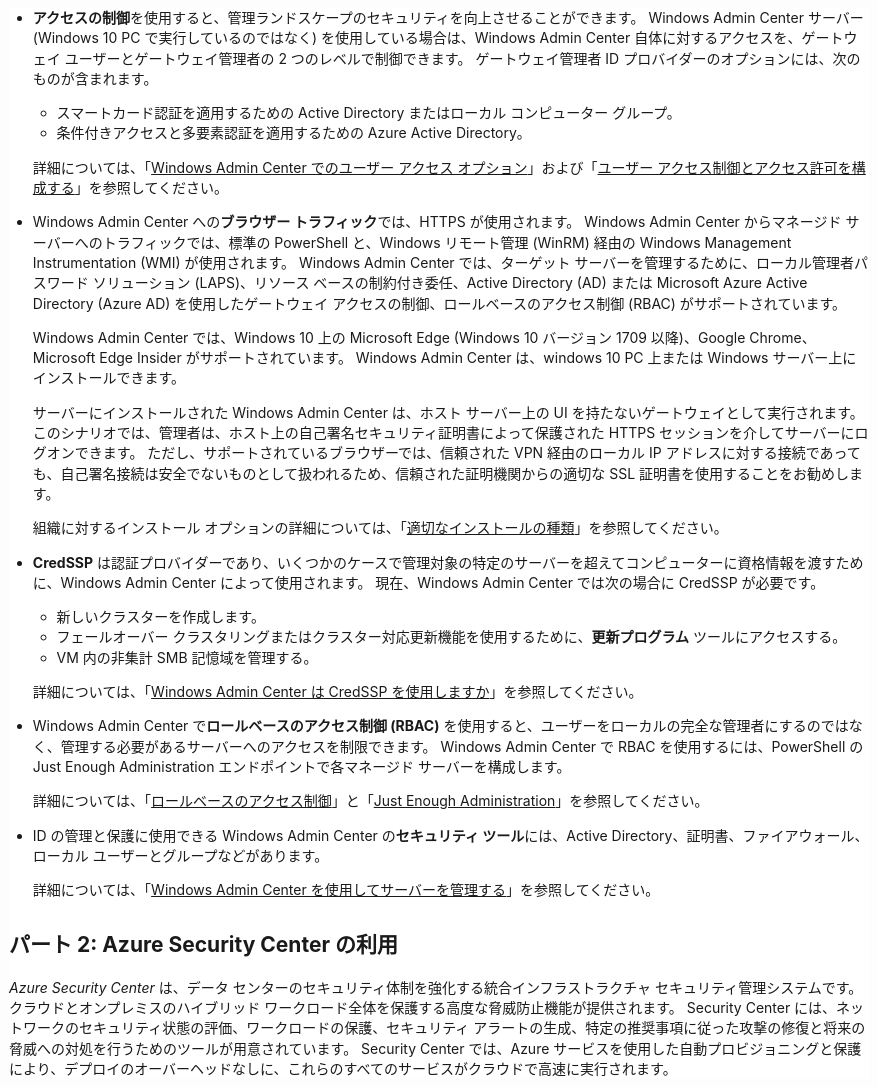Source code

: - **アクセスの制御**を使用すると、管理ランドスケープのセキュリティを向上させることができます。 Windows Admin Center サーバー (Windows 10 PC で実行しているのではなく) を使用している場合は、Windows Admin Center 自体に対するアクセスを、ゲートウェイ ユーザーとゲートウェイ管理者の 2 つのレベルで制御できます。 ゲートウェイ管理者 ID プロバイダーのオプションには、次のものが含まれます。
    - スマートカード認証を適用するための Active Directory またはローカル コンピューター グループ。
    - 条件付きアクセスと多要素認証を適用するための Azure Active Directory。
 
    詳細については、「[Windows Admin Center でのユーザー アクセス オプション](/windows-server/manage/windows-admin-center/plan/user-access-options)」および「[ユーザー アクセス制御とアクセス許可を構成する](/windows-server/manage/windows-admin-center/configure/user-access-control)」を参照してください。

- Windows Admin Center への**ブラウザー トラフィック**では、HTTPS が使用されます。 Windows Admin Center からマネージド サーバーへのトラフィックでは、標準の PowerShell と、Windows リモート管理 (WinRM) 経由の Windows Management Instrumentation (WMI) が使用されます。 Windows Admin Center では、ターゲット サーバーを管理するために、ローカル管理者パスワード ソリューション (LAPS)、リソース ベースの制約付き委任、Active Directory (AD) または Microsoft Azure Active Directory (Azure AD) を使用したゲートウェイ アクセスの制御、ロールベースのアクセス制御 (RBAC) がサポートされています。

    Windows Admin Center では、Windows 10 上の Microsoft Edge (Windows 10 バージョン 1709 以降)、Google Chrome、Microsoft Edge Insider がサポートされています。 Windows Admin Center は、windows 10 PC 上または Windows サーバー上にインストールできます。

    サーバーにインストールされた Windows Admin Center は、ホスト サーバー上の UI を持たないゲートウェイとして実行されます。 このシナリオでは、管理者は、ホスト上の自己署名セキュリティ証明書によって保護された HTTPS セッションを介してサーバーにログオンできます。 ただし、サポートされているブラウザーでは、信頼された VPN 経由のローカル IP アドレスに対する接続であっても、自己署名接続は安全でないものとして扱われるため、信頼された証明機関からの適切な SSL 証明書を使用することをお勧めします。

    組織に対するインストール オプションの詳細については、「[適切なインストールの種類](/windows-server/manage/windows-admin-center/plan/installation-options)」を参照してください。

- **CredSSP** は認証プロバイダーであり、いくつかのケースで管理対象の特定のサーバーを超えてコンピューターに資格情報を渡すために、Windows Admin Center によって使用されます。 現在、Windows Admin Center では次の場合に CredSSP が必要です。
    - 新しいクラスターを作成します。
    - フェールオーバー クラスタリングまたはクラスター対応更新機能を使用するために、**更新プログラム** ツールにアクセスする。
    - VM 内の非集計 SMB 記憶域を管理する。

    詳細については、「[Windows Admin Center は CredSSP を使用しますか](/windows-server/manage/windows-admin-center/understand/faq#does-windows-admin-center-use-credssp)」を参照してください。

- Windows Admin Center で**ロールベースのアクセス制御 (RBAC)** を使用すると、ユーザーをローカルの完全な管理者にするのではなく、管理する必要があるサーバーへのアクセスを制限できます。 Windows Admin Center で RBAC を使用するには、PowerShell の Just Enough Administration エンドポイントで各マネージド サーバーを構成します。

    詳細については、「[ロールベースのアクセス制御](/windows-server/manage/windows-admin-center/plan/user-access-options#role-based-access-control)」と「[Just Enough Administration](/powershell/scripting/learn/remoting/jea/overview?view=powershell-7)」を参照してください。

- ID の管理と保護に使用できる Windows Admin Center の**セキュリティ ツール**には、Active Directory、証明書、ファイアウォール、ローカル ユーザーとグループなどがあります。

    詳細については、「[Windows Admin Center を使用してサーバーを管理する](/windows-server/manage/windows-admin-center/use/manage-servers)」を参照してください。

## <a name="part-2-use-azure-security-center"></a>パート 2: Azure Security Center の利用
*Azure Security Center* は、データ センターのセキュリティ体制を強化する統合インフラストラクチャ セキュリティ管理システムです。クラウドとオンプレミスのハイブリッド ワークロード全体を保護する高度な脅威防止機能が提供されます。 Security Center には、ネットワークのセキュリティ状態の評価、ワークロードの保護、セキュリティ アラートの生成、特定の推奨事項に従った攻撃の修復と将来の脅威への対処を行うためのツールが用意されています。 Security Center では、Azure サービスを使用した自動プロビジョニングと保護により、デプロイのオーバーヘッドなしに、これらのすべてのサービスがクラウドで高速に実行されます。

********************

ABOUT THIS TASK:
Could the listing above be transcribed exactly, with the pictures left out?

RESPONSE TO THIS EXERCISE:
Source code

: - **アクセスの制御**を使用すると、管理ランドスケープのセキュリティを向上させることができます。 Windows Admin Center サーバー (Windows 10 PC で実行しているのではなく) を使用している場合は、Windows Admin Center 自体に対するアクセスを、ゲートウェイ ユーザーとゲートウェイ管理者の 2 つのレベルで制御できます。 ゲートウェイ管理者 ID プロバイダーのオプションには、次のものが含まれます。
    - スマートカード認証を適用するための Active Directory またはローカル コンピューター グループ。
    - 条件付きアクセスと多要素認証を適用するための Azure Active Directory。
 
    詳細については、「[Windows Admin Center でのユーザー アクセス オプション](/windows-server/manage/windows-admin-center/plan/user-access-options)」および「[ユーザー アクセス制御とアクセス許可を構成する](/windows-server/manage/windows-admin-center/configure/user-access-control)」を参照してください。

- Windows Admin Center への**ブラウザー トラフィック**では、HTTPS が使用されます。 Windows Admin Center からマネージド サーバーへのトラフィックでは、標準の PowerShell と、Windows リモート管理 (WinRM) 経由の Windows Management Instrumentation (WMI) が使用されます。 Windows Admin Center では、ターゲット サーバーを管理するために、ローカル管理者パスワード ソリューション (LAPS)、リソース ベースの制約付き委任、Active Directory (AD) または Microsoft Azure Active Directory (Azure AD) を使用したゲートウェイ アクセスの制御、ロールベースのアクセス制御 (RBAC) がサポートされています。

    Windows Admin Center では、Windows 10 上の Microsoft Edge (Windows 10 バージョン 1709 以降)、Google Chrome、Microsoft Edge Insider がサポートされています。 Windows Admin Center は、windows 10 PC 上または Windows サーバー上にインストールできます。

    サーバーにインストールされた Windows Admin Center は、ホスト サーバー上の UI を持たないゲートウェイとして実行されます。 このシナリオでは、管理者は、ホスト上の自己署名セキュリティ証明書によって保護された HTTPS セッションを介してサーバーにログオンできます。 ただし、サポートされているブラウザーでは、信頼された VPN 経由のローカル IP アドレスに対する接続であっても、自己署名接続は安全でないものとして扱われるため、信頼された証明機関からの適切な SSL 証明書を使用することをお勧めします。

    組織に対するインストール オプションの詳細については、「[適切なインストールの種類](/windows-server/manage/windows-admin-center/plan/installation-options)」を参照してください。

- **CredSSP** は認証プロバイダーであり、いくつかのケースで管理対象の特定のサーバーを超えてコンピューターに資格情報を渡すために、Windows Admin Center によって使用されます。 現在、Windows Admin Center では次の場合に CredSSP が必要です。
    - 新しいクラスターを作成します。
    - フェールオーバー クラスタリングまたはクラスター対応更新機能を使用するために、**更新プログラム** ツールにアクセスする。
    - VM 内の非集計 SMB 記憶域を管理する。

    詳細については、「[Windows Admin Center は CredSSP を使用しますか](/windows-server/manage/windows-admin-center/understand/faq#does-windows-admin-center-use-credssp)」を参照してください。

- Windows Admin Center で**ロールベースのアクセス制御 (RBAC)** を使用すると、ユーザーをローカルの完全な管理者にするのではなく、管理する必要があるサーバーへのアクセスを制限できます。 Windows Admin Center で RBAC を使用するには、PowerShell の Just Enough Administration エンドポイントで各マネージド サーバーを構成します。

    詳細については、「[ロールベースのアクセス制御](/windows-server/manage/windows-admin-center/plan/user-access-options#role-based-access-control)」と「[Just Enough Administration](/powershell/scripting/learn/remoting/jea/overview?view=powershell-7)」を参照してください。

- ID の管理と保護に使用できる Windows Admin Center の**セキュリティ ツール**には、Active Directory、証明書、ファイアウォール、ローカル ユーザーとグループなどがあります。

    詳細については、「[Windows Admin Center を使用してサーバーを管理する](/windows-server/manage/windows-admin-center/use/manage-servers)」を参照してください。

## <a name="part-2-use-azure-security-center"></a>パート 2: Azure Security Center の利用
*Azure Security Center* は、データ センターのセキュリティ体制を強化する統合インフラストラクチャ セキュリティ管理システムです。クラウドとオンプレミスのハイブリッド ワークロード全体を保護する高度な脅威防止機能が提供されます。 Security Center には、ネットワークのセキュリティ状態の評価、ワークロードの保護、セキュリティ アラートの生成、特定の推奨事項に従った攻撃の修復と将来の脅威への対処を行うためのツールが用意されています。 Security Center では、Azure サービスを使用した自動プロビジョニングと保護により、デプロイのオーバーヘッドなしに、これらのすべてのサービスがクラウドで高速に実行されます。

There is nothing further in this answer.